Painting by Clarkson Stanfield

Portsmouth Harbour is an oil on canvas landscape painting by the British artist Clarkson Stanfield, from 1831.

==History and description==
It depicts a view of Portsmouth Harbour at the major British naval base of Portsmouth in Hampshire. A frigate is seen departing harbour in full sail. Visible on the right is the Church of St Thomas; in the centre are the Saluting Battery, Semaphore Tower, and Round Tower; and to the left is Blockhouse Point on the Gosport side. Prominent inside the harbour is HMS Victory, Lord Nelson's flagship during the Battle of Trafalgar.

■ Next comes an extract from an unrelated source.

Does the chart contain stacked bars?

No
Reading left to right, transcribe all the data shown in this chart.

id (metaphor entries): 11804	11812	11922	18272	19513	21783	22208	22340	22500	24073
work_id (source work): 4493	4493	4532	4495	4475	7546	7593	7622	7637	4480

The new monarch William IV had seen Stanfield's 1830 work Mount St Michael, Cornwall at the Royal Academy's Summer Exhibition at Somerset House. Impressed, he commissioned two works from the painter including this view of Portsmouth. A sailor in his youth, and recently having served as Lord High Admiral, William maintained a strong association with the Royal Navy. Both this and Stanfield's other work for the king The Opening of New London Bridge were exhibited together at the 1832 Summer Exhibition. While William was pleased with the Portsmouth painting, critical reception was more mixed. Both paintings remain in the Royal Collection.

==Bibliography==
- Herrmann, Luke. Nineteenth Century British Painting. Charles de la Mare, 2000.
- Millar, Oliver. The Victorian Pictures in the Collection of Her Majesty the Queen. Cambridge University Press, 1992.
- Van Der Kiste, John. William IV: The Last Hanoverian King of Britain. Pen and Sword History, 2022.
- Van der Merwe, Pieter & Took, Roger. The Spectacular career of Clarkson Stanfield. Tyne and Wear County Council Museums, 1979.